Problem requirements: How do the lines below between the ones holding "115.062 103.378 0)" and "3) (at 115.062 97.028 0)", inclusive, read? Give them again exactly, with no other lines.

Study material:
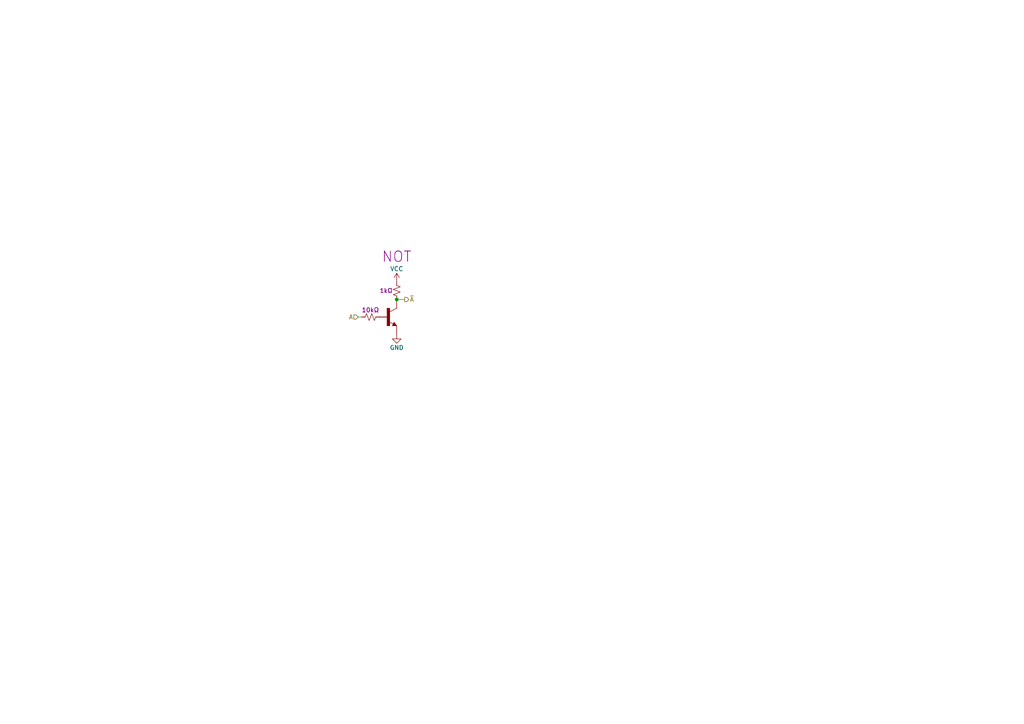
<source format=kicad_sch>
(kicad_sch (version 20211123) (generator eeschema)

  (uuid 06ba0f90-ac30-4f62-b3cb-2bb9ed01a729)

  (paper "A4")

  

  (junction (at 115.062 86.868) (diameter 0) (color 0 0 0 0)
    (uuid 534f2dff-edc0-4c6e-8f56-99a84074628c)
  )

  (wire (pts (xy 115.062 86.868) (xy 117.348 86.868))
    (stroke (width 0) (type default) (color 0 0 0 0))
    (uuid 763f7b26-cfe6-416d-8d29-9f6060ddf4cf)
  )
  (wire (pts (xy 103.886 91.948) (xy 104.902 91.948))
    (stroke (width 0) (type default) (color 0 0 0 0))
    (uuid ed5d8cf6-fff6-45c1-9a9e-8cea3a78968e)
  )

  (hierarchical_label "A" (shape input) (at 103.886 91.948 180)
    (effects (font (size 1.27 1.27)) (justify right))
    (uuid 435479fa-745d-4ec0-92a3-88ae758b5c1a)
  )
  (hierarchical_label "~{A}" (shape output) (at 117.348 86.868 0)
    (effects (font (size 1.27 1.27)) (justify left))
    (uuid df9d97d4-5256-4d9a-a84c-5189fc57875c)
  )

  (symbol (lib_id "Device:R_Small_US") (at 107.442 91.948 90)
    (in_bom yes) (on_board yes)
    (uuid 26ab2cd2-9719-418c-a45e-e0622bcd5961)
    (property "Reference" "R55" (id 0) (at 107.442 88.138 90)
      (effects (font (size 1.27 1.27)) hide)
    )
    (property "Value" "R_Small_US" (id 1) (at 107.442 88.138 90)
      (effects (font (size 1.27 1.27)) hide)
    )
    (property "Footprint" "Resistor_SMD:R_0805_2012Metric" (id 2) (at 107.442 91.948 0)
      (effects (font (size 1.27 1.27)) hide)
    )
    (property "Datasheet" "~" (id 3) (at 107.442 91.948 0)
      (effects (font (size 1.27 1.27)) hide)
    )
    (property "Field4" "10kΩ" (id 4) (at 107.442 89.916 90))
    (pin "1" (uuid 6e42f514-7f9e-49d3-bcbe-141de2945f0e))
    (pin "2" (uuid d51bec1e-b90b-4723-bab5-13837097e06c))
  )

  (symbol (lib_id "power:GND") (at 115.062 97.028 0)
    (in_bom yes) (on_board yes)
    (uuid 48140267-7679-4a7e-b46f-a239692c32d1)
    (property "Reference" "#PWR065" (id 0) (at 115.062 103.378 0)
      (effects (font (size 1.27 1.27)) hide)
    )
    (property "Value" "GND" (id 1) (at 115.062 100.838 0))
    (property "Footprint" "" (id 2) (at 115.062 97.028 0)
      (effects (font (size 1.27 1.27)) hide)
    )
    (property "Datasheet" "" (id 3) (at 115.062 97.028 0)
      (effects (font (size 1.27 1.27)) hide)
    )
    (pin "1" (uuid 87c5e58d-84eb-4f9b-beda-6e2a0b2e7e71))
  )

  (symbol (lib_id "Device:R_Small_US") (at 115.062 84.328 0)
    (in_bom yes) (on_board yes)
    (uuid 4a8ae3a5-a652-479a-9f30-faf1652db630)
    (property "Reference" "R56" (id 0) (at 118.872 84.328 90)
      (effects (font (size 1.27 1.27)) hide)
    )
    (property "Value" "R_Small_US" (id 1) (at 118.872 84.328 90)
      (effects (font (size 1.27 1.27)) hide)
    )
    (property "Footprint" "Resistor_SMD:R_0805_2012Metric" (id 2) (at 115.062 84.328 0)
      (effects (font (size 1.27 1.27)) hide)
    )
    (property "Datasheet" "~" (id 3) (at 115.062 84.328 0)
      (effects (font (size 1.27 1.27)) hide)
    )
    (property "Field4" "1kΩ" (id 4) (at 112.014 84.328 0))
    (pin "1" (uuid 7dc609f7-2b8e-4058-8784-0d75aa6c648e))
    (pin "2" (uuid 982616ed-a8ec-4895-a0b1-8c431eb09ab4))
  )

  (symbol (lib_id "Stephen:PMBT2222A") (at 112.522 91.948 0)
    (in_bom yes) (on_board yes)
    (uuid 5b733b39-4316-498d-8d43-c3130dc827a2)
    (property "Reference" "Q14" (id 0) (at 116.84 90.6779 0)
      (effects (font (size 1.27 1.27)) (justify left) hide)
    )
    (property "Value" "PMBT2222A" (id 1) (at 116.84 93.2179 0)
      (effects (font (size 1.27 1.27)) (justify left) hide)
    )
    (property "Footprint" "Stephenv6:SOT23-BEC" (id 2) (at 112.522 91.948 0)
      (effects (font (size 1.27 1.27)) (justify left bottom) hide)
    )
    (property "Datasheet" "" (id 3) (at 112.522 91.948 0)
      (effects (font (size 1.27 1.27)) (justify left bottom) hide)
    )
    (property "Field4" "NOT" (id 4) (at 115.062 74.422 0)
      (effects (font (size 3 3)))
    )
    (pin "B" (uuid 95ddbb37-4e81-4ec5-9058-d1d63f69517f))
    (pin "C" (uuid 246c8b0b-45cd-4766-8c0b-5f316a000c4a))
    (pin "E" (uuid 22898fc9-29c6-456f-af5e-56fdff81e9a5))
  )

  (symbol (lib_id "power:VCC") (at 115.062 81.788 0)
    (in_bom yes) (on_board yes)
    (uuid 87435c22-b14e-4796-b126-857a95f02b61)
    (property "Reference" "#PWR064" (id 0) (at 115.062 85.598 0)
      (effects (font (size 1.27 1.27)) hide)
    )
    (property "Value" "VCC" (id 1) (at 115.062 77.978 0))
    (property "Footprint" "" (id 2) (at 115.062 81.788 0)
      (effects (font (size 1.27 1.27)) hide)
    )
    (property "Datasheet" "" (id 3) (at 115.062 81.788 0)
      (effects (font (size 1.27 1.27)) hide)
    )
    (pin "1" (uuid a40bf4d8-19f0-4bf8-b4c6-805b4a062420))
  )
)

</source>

...

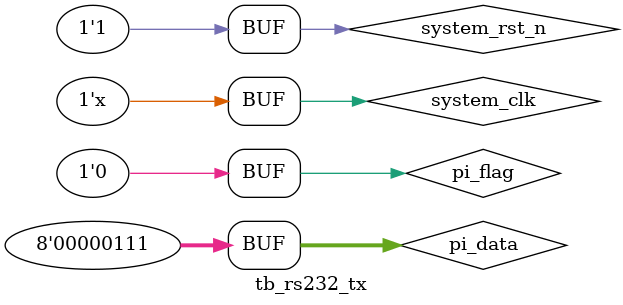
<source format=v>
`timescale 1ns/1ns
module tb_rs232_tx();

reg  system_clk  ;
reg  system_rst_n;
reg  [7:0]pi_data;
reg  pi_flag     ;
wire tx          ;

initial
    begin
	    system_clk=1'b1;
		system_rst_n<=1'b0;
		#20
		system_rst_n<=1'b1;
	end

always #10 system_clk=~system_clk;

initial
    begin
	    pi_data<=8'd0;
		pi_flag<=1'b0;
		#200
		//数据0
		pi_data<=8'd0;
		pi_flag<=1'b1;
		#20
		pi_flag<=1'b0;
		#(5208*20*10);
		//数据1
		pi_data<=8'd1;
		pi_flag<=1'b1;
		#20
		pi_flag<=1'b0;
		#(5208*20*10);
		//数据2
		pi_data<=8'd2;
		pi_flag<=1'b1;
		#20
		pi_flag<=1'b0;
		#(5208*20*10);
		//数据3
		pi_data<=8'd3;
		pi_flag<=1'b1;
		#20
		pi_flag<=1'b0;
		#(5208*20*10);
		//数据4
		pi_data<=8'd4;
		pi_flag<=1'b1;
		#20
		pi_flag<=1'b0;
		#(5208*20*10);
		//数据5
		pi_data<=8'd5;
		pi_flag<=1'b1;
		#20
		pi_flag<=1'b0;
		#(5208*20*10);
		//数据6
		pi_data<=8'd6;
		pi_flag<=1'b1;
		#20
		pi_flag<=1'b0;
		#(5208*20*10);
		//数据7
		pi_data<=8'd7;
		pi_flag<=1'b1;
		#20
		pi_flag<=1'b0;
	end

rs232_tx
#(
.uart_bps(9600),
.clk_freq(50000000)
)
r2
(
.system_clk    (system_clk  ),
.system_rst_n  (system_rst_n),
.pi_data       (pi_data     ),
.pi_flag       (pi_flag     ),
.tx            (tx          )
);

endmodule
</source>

--

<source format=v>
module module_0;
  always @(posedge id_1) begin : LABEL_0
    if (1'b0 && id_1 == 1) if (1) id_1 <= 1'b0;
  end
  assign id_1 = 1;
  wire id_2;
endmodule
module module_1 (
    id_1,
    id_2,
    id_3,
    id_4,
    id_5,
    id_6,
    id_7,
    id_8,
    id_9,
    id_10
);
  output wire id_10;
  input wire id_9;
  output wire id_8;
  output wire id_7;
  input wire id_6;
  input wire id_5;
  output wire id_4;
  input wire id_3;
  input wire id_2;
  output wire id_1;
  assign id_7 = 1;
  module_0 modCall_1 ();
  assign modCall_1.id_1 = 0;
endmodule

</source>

Answer for the task:
    (property "Reference" "#PWR065" (id 0) (at 115.062 103.378 0)
      (effects (font (size 1.27 1.27)) hide)
    )
    (property "Value" "GND" (id 1) (at 115.062 100.838 0))
    (property "Footprint" "" (id 2) (at 115.062 97.028 0)
      (effects (font (size 1.27 1.27)) hide)
    )
    (property "Datasheet" "" (id 3) (at 115.062 97.028 0)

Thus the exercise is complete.